Stated task:
Render every line of the listing below as a JSON array of strings, one string per line, omitting any blank lines.

Information supplied:

----------------

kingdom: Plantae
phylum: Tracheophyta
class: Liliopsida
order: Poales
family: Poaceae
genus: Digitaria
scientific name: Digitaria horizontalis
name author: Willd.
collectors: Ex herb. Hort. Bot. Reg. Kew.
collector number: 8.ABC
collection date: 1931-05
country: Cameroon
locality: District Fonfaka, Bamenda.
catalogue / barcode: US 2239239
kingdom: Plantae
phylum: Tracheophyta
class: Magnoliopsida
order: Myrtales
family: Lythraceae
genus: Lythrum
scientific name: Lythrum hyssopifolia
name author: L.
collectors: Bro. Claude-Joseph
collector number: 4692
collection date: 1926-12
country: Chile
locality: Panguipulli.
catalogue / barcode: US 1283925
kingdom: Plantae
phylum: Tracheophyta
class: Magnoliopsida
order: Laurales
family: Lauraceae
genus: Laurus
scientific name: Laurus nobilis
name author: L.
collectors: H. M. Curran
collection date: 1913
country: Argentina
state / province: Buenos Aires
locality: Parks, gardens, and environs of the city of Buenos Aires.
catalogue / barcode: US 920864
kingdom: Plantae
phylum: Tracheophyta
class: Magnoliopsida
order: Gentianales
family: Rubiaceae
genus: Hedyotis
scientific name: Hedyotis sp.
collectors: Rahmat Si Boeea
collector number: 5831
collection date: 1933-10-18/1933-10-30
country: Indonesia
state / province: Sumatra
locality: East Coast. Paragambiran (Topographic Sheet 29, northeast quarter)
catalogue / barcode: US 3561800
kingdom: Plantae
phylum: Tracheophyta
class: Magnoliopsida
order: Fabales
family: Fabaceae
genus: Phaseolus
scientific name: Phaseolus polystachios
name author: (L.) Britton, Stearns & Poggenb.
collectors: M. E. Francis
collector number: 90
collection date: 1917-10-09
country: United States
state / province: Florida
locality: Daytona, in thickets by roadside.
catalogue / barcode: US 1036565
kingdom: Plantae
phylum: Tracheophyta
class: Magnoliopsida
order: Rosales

----------------

Result for this exercise:
[
  "kingdom: Plantae",
  "phylum: Tracheophyta",
  "class: Liliopsida",
  "order: Poales",
  "family: Poaceae",
  "genus: Digitaria",
  "scientific name: Digitaria horizontalis",
  "name author: Willd.",
  "collectors: Ex herb. Hort. Bot. Reg. Kew.",
  "collector number: 8.ABC",
  "collection date: 1931-05",
  "country: Cameroon",
  "locality: District Fonfaka, Bamenda.",
  "catalogue / barcode: US 2239239",
  "kingdom: Plantae",
  "phylum: Tracheophyta",
  "class: Magnoliopsida",
  "order: Myrtales",
  "family: Lythraceae",
  "genus: Lythrum",
  "scientific name: Lythrum hyssopifolia",
  "name author: L.",
  "collectors: Bro. Claude-Joseph",
  "collector number: 4692",
  "collection date: 1926-12",
  "country: Chile",
  "locality: Panguipulli.",
  "catalogue / barcode: US 1283925",
  "kingdom: Plantae",
  "phylum: Tracheophyta",
  "class: Magnoliopsida",
  "order: Laurales",
  "family: Lauraceae",
  "genus: Laurus",
  "scientific name: Laurus nobilis",
  "name author: L.",
  "collectors: H. M. Curran",
  "collection date: 1913",
  "country: Argentina",
  "state / province: Buenos Aires",
  "locality: Parks, gardens, and environs of the city of Buenos Aires.",
  "catalogue / barcode: US 920864",
  "kingdom: Plantae",
  "phylum: Tracheophyta",
  "class: Magnoliopsida",
  "order: Gentianales",
  "family: Rubiaceae",
  "genus: Hedyotis",
  "scientific name: Hedyotis sp.",
  "collectors: Rahmat Si Boeea",
  "collector number: 5831",
  "collection date: 1933-10-18/1933-10-30",
  "country: Indonesia",
  "state / province: Sumatra",
  "locality: East Coast. Paragambiran (Topographic Sheet 29, northeast quarter)",
  "catalogue / barcode: US 3561800",
  "kingdom: Plantae",
  "phylum: Tracheophyta",
  "class: Magnoliopsida",
  "order: Fabales",
  "family: Fabaceae",
  "genus: Phaseolus",
  "scientific name: Phaseolus polystachios",
  "name author: (L.) Britton, Stearns & Poggenb.",
  "collectors: M. E. Francis",
  "collector number: 90",
  "collection date: 1917-10-09",
  "country: United States",
  "state / province: Florida",
  "locality: Daytona, in thickets by roadside.",
  "catalogue / barcode: US 1036565",
  "kingdom: Plantae",
  "phylum: Tracheophyta",
  "class: Magnoliopsida",
  "order: Rosales"
]